You'd probably want to generate types with separate tsconfigs for each build too.

I think that's a little cleaner?


EDIT:

^^^^ That doesn't work because the consuming package won't care if the imported package is using a "require" conditional export, because the package is marked type=module and the extension is js, so the CJS code will erroneously be treated as ESM code:

Error [ERR_REQUIRE_ESM]: require() of ES Module /.../node_modules/@altano/repository-tools/dist/cjs/findRootSync.js from /project/lib/rules/valid-repository-directory.js not supported.

findRootSync.js is treated as an ES module file as it is a .js file whose nearest parent package.json contains "type": "module" which declares all .js files in that package scope as ES modules.

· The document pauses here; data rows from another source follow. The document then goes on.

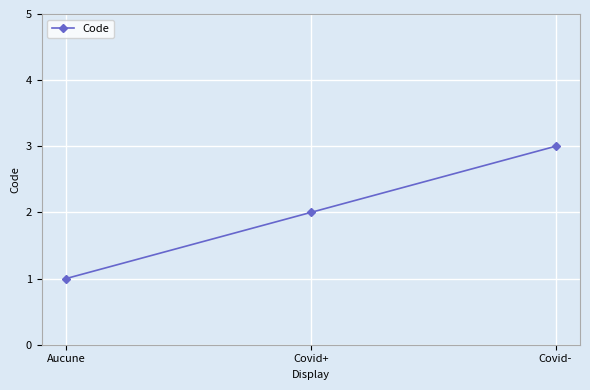

Rank the categories by value from lowest to highest.

Aucune, Covid+, Covid-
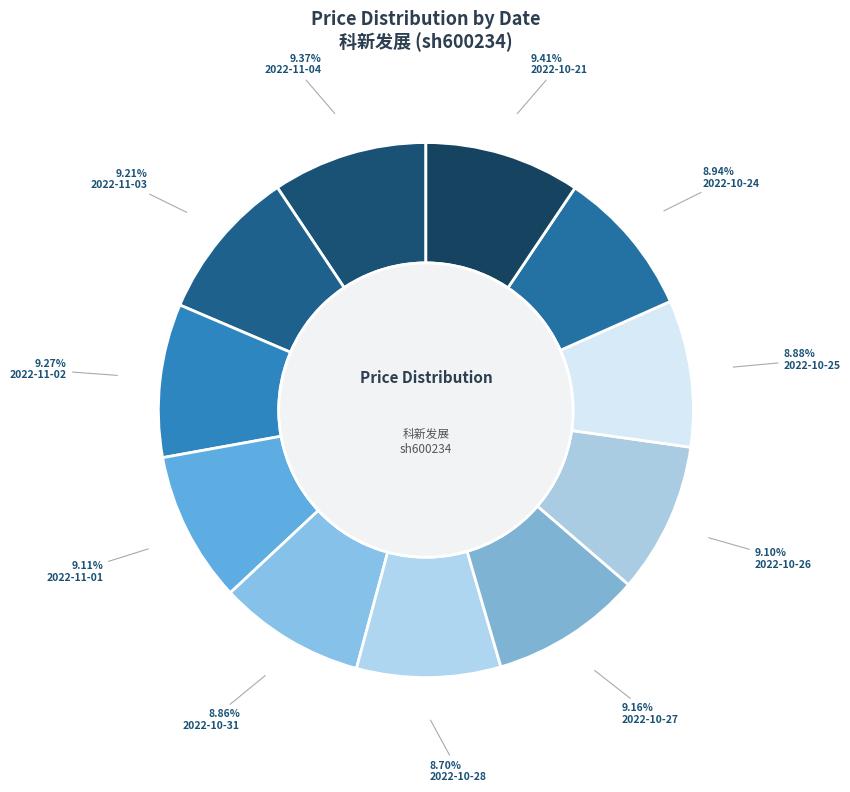

Combined, do 2022-10-21 and 2022-10-28 account for over 50%?

No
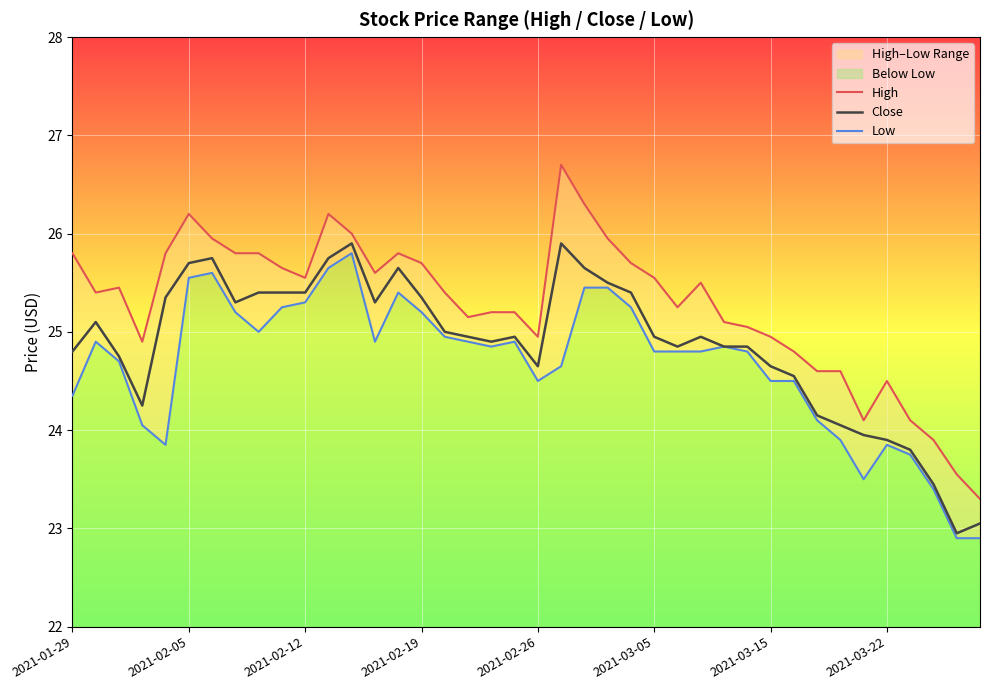

True or false: High and Close cross at least once.

False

Instead either rename findRootSync.js to end in .cjs, change the requiring code to use dynamic import() which is available in all CommonJS modules, or change "type": "module" to "type": "commonjs" in /project/node_modules/.pnpm/@altano+repository-tools@0.1.0/node_modules/@altano/repository-tools/package.json to treat all .js files as CommonJS (using .mjs for all ES modules instead).

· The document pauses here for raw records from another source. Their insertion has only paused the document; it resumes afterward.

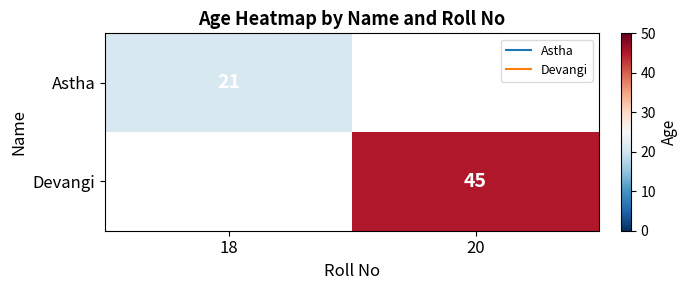

What is the maximum value shown in the chart?

45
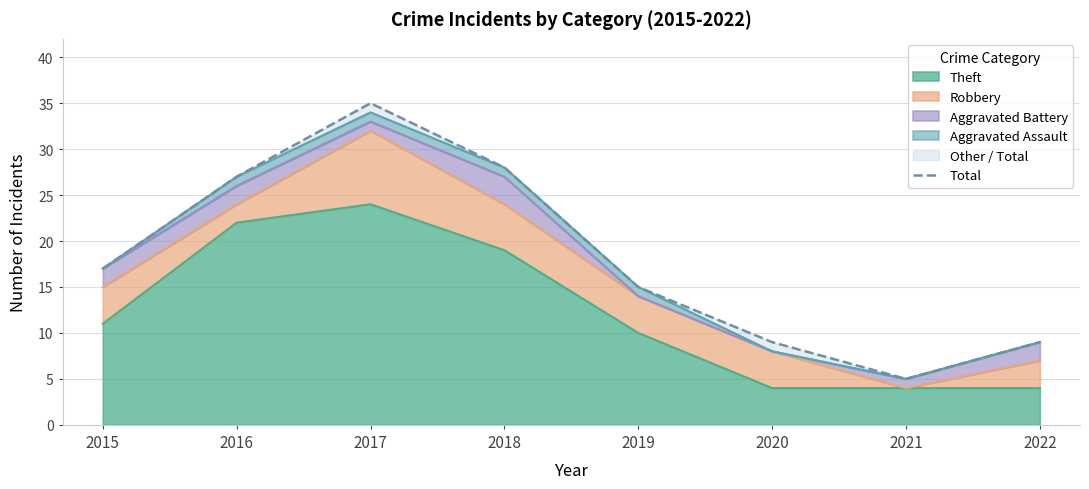

What is the average value?

18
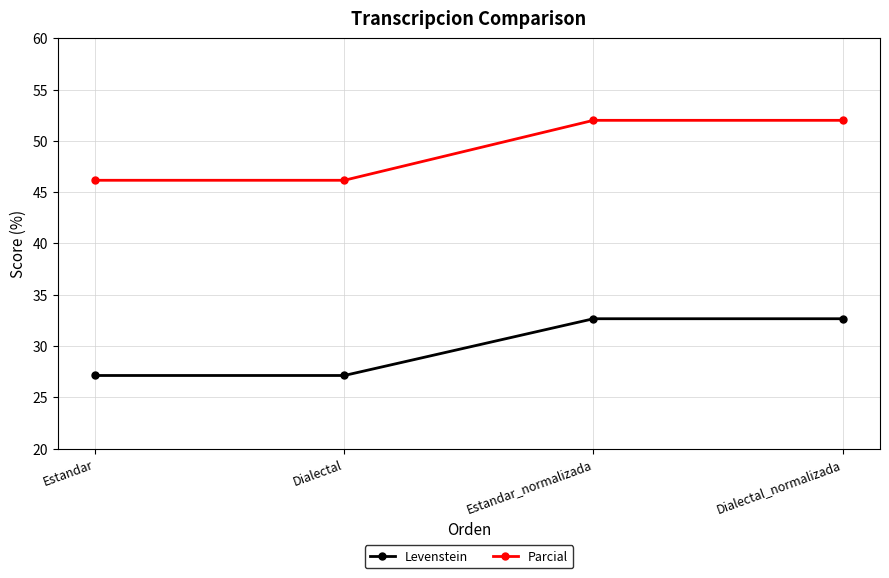

What is the total value across all series at Estandar_normalizada?

84.7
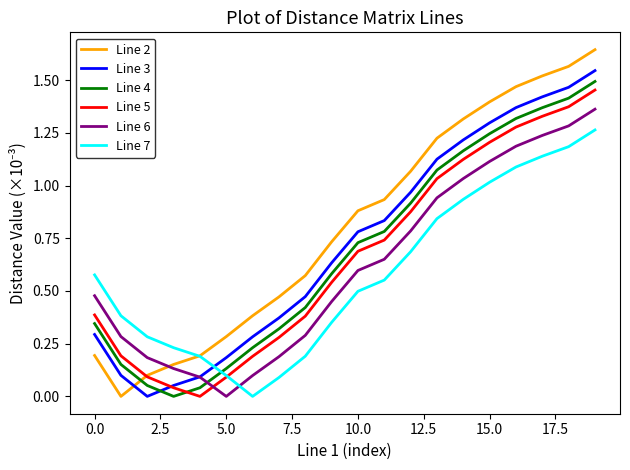

True or false: Line 3 and Line 4 intersect in this chart.

True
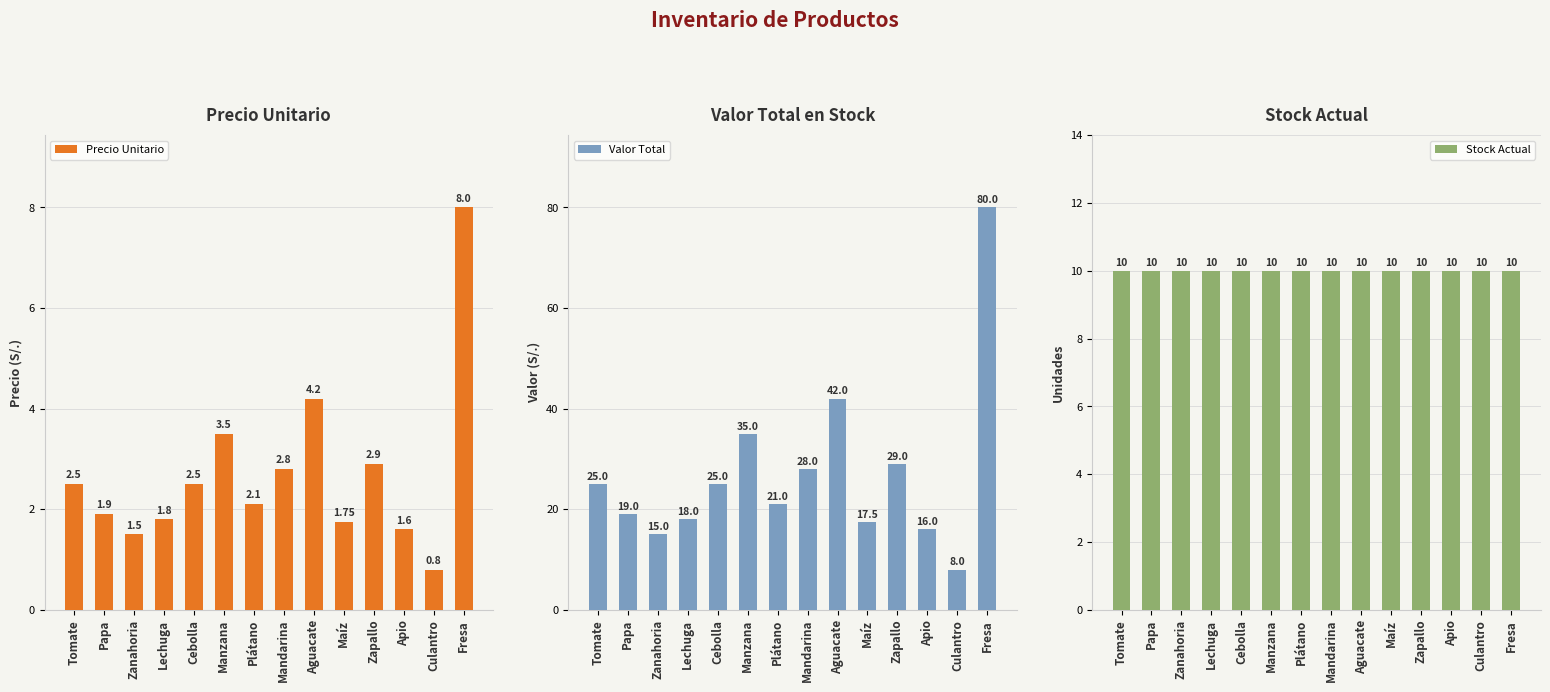

What is the spread (max minus min) of values at Apio?

14.4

Lonli-Lokli commented 1 month ago

I have a similar error, with CJS/ESM generation. Error happens with ESM source.ts import countBy from "lodash/countBy";

index.js (ESM) import countBy from "lodash/countBy";

When executing this test.mjs import { MyClass} from 'my-package' I am getting this $ node source.mjs Error [ERR_MODULE_NOT_FOUND]: Cannot find module '..node_modules#lodash#countBy' imported from 'xxx'. Did you mean to import 'lodash/countBy.js'?

diego-escobedo commented 1 month ago

same issue @Lonli-Lokli . However I don't have bundle set so its defaulting to true. Also have splitting set to false, target set to node20, and format as just esm

altano commented 1 month ago

@diego-escobedo if you’re bundling it shouldn’t matter because you aren’t importing any local files, and files coming from packages don’t need extensions.

Lonli-Lokli commented 1 month ago

I finally ended up with replacing import countBy from "lodash/countBy" into import { countBy } from "lodash-es"

aymericzip commented 1 week ago

I faced similar import path issues when using tsup with bundle: false. The problems included:

To solve this, I created esbuild-fix-imports-plugin, which combines three ESBuild plugins to fix these issues:

  1. fixAliasPlugin: Resolves path aliases from tsconfig.json to relative paths.
  2. fixFolderImportsPlugin: Converts directory imports to explicit paths pointing to index files.
  3. fixExtensionsPlugin: Appends correct file extensions to relative import paths.

Usage:

  1. Install the plugin:

    npm install esbuild-fix-imports-plugin
  2. Update your tsup.config.ts:

    import { defineConfig } from 'tsup';
    import { fixImportsPlugin } from 'esbuild-fix-imports-plugin';
    
    export default defineConfig({
     // Your other configurations
     bundle: false, // Important
     esbuildPlugins: [fixImportsPlugin()],
     // ... other settings
    });

This should resolve the import path issues when bundle is set to false. Let me know if this helps!